— Work request —
The data below holds a line containing "All goods, shelters, racks, trestles" and a line containing "All items you"; please quote exactly those two lines and every line between them, and nothing else.

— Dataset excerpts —
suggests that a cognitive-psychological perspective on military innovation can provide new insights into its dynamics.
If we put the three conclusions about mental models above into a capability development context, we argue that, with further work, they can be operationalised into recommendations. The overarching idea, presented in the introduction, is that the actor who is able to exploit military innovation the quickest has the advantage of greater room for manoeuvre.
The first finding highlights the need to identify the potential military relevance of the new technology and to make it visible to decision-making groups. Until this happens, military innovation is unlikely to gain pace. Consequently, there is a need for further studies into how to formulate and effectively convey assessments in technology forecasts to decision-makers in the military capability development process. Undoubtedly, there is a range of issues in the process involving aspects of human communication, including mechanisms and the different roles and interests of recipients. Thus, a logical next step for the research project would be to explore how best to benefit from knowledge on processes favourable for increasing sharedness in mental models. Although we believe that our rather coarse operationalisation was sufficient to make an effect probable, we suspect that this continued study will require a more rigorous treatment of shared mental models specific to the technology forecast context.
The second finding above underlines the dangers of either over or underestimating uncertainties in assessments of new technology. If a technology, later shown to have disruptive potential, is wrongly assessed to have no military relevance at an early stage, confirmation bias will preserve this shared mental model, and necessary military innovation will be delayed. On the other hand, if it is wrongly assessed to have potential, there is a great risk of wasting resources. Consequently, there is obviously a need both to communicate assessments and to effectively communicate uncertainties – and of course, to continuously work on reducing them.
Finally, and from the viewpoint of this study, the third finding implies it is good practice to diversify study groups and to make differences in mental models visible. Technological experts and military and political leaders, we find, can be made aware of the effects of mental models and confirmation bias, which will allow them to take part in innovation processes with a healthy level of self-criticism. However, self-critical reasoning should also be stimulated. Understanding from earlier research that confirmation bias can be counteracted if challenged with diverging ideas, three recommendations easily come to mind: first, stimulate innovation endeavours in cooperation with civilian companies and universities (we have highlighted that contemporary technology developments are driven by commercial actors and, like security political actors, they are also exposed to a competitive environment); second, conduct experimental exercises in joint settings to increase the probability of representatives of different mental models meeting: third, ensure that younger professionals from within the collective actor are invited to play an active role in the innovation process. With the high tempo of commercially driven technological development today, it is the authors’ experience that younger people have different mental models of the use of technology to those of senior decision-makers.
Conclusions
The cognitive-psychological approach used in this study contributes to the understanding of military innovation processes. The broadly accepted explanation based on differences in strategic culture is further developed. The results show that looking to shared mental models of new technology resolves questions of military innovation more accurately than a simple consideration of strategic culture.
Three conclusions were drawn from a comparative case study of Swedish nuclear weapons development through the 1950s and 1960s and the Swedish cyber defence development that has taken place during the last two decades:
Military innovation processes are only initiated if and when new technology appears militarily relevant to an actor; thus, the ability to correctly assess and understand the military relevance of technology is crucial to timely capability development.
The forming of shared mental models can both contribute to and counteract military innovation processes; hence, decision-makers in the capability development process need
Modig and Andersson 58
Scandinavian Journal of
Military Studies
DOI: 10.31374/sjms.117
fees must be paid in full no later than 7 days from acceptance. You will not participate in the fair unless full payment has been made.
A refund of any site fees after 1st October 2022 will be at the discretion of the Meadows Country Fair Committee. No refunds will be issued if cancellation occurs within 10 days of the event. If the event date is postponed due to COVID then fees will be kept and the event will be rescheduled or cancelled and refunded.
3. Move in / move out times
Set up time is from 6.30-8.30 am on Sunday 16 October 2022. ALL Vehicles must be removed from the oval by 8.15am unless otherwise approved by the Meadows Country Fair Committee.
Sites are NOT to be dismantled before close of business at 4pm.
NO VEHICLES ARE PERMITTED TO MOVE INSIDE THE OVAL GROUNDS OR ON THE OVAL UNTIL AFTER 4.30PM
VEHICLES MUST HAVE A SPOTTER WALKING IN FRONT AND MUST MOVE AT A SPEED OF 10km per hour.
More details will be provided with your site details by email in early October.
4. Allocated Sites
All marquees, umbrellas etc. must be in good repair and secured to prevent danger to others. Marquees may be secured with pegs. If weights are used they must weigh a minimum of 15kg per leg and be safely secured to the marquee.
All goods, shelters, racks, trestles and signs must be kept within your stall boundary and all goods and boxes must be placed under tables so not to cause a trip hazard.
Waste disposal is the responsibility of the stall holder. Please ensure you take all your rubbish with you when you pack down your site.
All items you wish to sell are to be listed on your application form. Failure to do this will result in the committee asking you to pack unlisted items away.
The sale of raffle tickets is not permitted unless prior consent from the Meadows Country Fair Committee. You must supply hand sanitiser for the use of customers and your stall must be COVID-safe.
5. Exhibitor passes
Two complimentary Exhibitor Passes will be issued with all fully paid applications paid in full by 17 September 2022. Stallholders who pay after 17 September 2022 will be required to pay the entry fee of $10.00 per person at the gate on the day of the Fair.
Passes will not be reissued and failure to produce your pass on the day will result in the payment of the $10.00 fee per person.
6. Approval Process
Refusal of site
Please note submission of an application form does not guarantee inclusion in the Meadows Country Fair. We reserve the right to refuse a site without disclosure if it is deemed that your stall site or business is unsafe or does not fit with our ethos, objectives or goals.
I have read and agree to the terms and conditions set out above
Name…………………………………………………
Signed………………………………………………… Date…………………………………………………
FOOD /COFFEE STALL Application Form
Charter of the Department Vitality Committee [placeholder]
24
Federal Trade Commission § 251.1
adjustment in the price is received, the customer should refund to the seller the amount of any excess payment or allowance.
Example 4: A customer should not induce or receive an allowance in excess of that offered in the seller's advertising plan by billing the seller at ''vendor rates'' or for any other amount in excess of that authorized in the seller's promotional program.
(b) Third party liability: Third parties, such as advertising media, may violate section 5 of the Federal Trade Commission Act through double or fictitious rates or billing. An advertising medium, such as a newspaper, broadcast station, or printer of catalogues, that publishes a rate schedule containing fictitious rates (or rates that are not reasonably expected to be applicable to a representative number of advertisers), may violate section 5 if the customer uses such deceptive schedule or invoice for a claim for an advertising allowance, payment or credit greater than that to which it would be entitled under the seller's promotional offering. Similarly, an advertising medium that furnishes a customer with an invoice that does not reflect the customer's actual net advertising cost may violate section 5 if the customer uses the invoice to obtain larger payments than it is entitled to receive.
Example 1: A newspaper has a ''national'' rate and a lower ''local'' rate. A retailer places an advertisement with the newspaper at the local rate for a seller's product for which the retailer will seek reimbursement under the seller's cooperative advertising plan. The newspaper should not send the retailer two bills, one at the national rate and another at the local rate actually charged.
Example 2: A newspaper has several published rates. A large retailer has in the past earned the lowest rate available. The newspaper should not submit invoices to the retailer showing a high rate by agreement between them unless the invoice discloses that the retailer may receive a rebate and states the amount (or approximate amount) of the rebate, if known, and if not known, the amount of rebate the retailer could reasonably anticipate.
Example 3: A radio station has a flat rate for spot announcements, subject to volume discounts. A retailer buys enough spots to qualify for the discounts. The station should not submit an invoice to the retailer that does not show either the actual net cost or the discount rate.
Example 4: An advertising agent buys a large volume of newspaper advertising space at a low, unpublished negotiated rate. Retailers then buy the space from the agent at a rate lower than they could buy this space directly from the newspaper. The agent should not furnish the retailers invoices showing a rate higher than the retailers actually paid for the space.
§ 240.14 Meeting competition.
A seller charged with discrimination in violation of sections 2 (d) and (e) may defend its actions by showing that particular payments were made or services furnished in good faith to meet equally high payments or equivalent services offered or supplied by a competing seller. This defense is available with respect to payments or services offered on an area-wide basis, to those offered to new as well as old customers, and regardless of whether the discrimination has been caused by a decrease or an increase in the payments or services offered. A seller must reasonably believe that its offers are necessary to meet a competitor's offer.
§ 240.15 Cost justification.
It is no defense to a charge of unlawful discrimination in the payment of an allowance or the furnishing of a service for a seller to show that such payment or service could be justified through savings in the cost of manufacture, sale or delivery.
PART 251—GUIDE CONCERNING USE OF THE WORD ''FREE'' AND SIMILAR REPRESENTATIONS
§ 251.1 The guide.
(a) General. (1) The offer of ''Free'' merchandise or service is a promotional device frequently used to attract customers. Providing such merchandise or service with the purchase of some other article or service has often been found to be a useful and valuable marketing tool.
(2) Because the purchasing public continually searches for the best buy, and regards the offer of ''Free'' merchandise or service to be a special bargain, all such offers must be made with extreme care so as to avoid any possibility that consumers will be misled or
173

— Response to the task —
All goods, shelters, racks, trestles and signs must be kept within your stall boundary and all goods and boxes must be placed under tables so not to cause a trip hazard.
Waste disposal is the responsibility of the stall holder. Please ensure you take all your rubbish with you when you pack down your site.
All items you wish to sell are to be listed on your application form. Failure to do this will result in the committee asking you to pack unlisted items away.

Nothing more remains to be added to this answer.